- _TÂCHES À RÉALISER_
A) D'après le texte sur le changement, pourquoi ne devient-on pas « prêt » par volonté ? Répondez en une à trois phrases.
B) Recopiez mot pour mot le passage du texte sur le changement qui va de « Car le changement » jusqu'à « pas encore ? ».

Être prêt ou ne pas l’être : le temps intérieur du changement

Introduction

Il y a des épisodes de vie pendant lesquels on sent que quelque chose pousse. Là, sous la surface.

Une urgence discrète, presque muette. Quelque chose nous appelle au changement. Mais l’acte lui ne suit pas, et nous restons immobile. Alors on murmure à voix basse, « je ne suis pas prêt.e. »

Il y a, dans cette phrase, toute l’ambivalence du sujet : le désir d’y aller et la peur de s’y perdre. “Je ne suis pas prêt.e” est rarement un refus. C’est souvent une manière pudique de dire “quelque chose en moi résiste encore.”

Car le changement ne se décide pas. Il se prépare, silencieusement, dans les marges du conscient. L’inconscient avance à son rythme, par détours, par répétitions, par ces mouvements invisibles que l’on appelle résistance.

C’est pourquoi on ne devient pas “prêt” par volonté. On le devient par déplacement. Quand le mot qui retenait, soudain, se déplace d’un millimètre,
et que le sens commence doucement à circuler. Être prêt, serait-ce finalement accepter de se laisser traverser par ce qu’on ne maîtrise pas encore ?

1. Le fantasme du bon moment

Nous vivons dans une époque qui glorifie la maîtrise. On nous apprend à “agir au bon moment”, à “savoir quand il faut y aller”.

Mais la vie psychique, elle, ignore les calendriers. Elle obéit à un autre rythme : celui du désir. Et le désir, lui, ne se programme pas.

- _DONNÉES À EXAMINER_
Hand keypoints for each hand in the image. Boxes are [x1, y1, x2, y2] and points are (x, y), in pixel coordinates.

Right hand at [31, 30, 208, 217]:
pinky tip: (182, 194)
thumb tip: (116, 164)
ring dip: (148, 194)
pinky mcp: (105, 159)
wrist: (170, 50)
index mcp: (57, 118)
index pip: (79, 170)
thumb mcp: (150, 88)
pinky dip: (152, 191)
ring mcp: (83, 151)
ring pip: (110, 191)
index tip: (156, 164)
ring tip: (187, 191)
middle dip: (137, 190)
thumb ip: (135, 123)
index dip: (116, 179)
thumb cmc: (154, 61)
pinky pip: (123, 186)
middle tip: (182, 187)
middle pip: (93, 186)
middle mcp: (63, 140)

- _RÉPONSES PAR TÂCHE_
A) On ne devient pas « prêt » par volonté parce que le changement ne se décide pas : il se prépare silencieusement, dans les marges du conscient. L'inconscient avance à son propre rythme, par détours, par répétitions et par ces mouvements invisibles que l'on appelle résistance.

B)
Car le changement ne se décide pas. Il se prépare, silencieusement, dans les marges du conscient. L’inconscient avance à son rythme, par détours, par répétitions, par ces mouvements invisibles que l’on appelle résistance.

C’est pourquoi on ne devient pas “prêt” par volonté. On le devient par déplacement. Quand le mot qui retenait, soudain, se déplace d’un millimètre,
et que le sens commence doucement à circuler. Être prêt, serait-ce finalement accepter de se laisser traverser par ce qu’on ne maîtrise pas encore ?